Future Tense

In This Beautifully Shot Sci-Fi Short, a Mind Swap Has Terrifying Consequences

In the opening moments of Trial, a new science fiction short film by the Brothers Lynch, the mysterious doctor Jennifer Bishop offers a paralyzed and disfigured soldier an opportunity: a new body. She promises, “Our biological hosts are created from the ground up, each one unique.” Soon enough, Bishop and her team have him on his feet—and not long after that things begin to go terribly, terribly wrong.

Anyone even passingly familiar with sci-fi body swap narratives will be able to guess many of Trial’s twists and turns. The pleasure here isn’t in what the filmmakers have to say—a grim moral summed up by Bishop’s admission that “all progress has a price”—so much as in the way they say it. Where some science fiction shorts go for big, bizarre effects, the Brothers Lynch take a more restrained approach. Each shot feels carefully composed and the pacing remains tense throughout.

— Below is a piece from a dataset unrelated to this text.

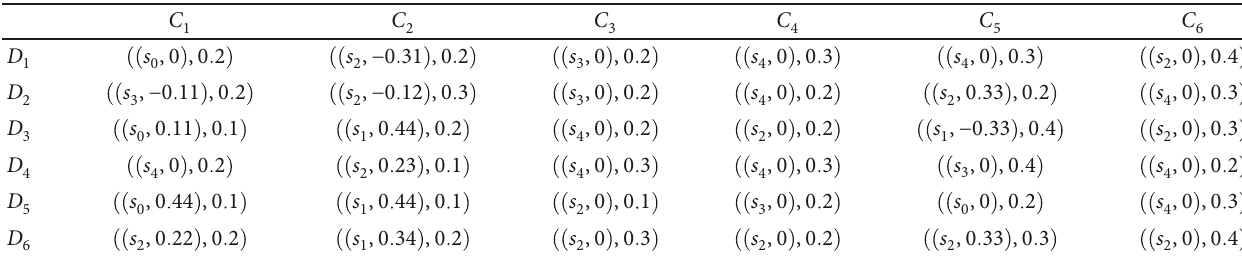
Table 3: Grey linguistic 2-tuple decision matrix Z 3 .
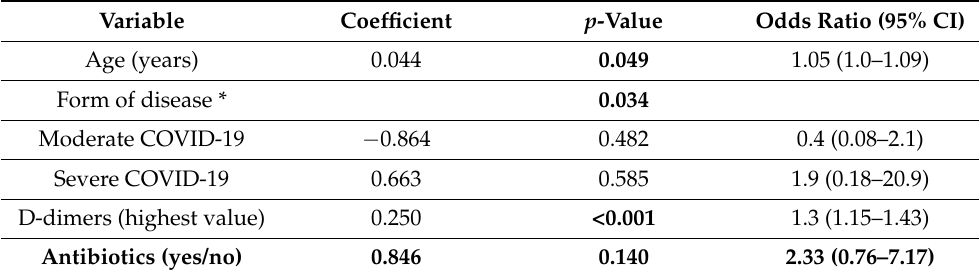
Figure 2. The Kaplan – Meier curves for the whole group ( a ) and subgroups (ATB and non-ATB) ( b ). Overall, the patients who received antibiotics during hospitalisation had a threefold higher mortality rate (12.5% vs 3.7%, RR = 3.37, p < 0.001). In a subgroup analysis, among the patients without reasons for prescription, those who received antibiotics had a sixfold greater risk of death, while among those with reasons, there was no difference regarding the outcome—both in bivariate analysis (Tables 3 and S1), and after adjusting for the other prognostic variables (Table 4). Table 4. The association of antibiotic treatments with death after adjustment for the prognostic factors (logistic regression).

Since most of the action is confined to the concrete corridors of Bishop’s hospital facility, we only see a portion of their near-future world. Those fragments are brought to life, however, by deft camerawork—especially in an impressive mirror sequence—and clever editing. Their elegant austerity suggests a world worn down by conflict and catastrophe, one in which those in power might be willing to try anything—no matter how dangerous—to carry on.

In a write-up of Trial for Short of the Week, Rob Munday says that the Brothers Lynch see the short as part of a larger project, one that they “are looking to expand in feature project Residual.” While it’s exciting to see what they might accomplish with a larger budget and more time to tell a story, their work in Trial is a testament to the power of minimalism and suggestion.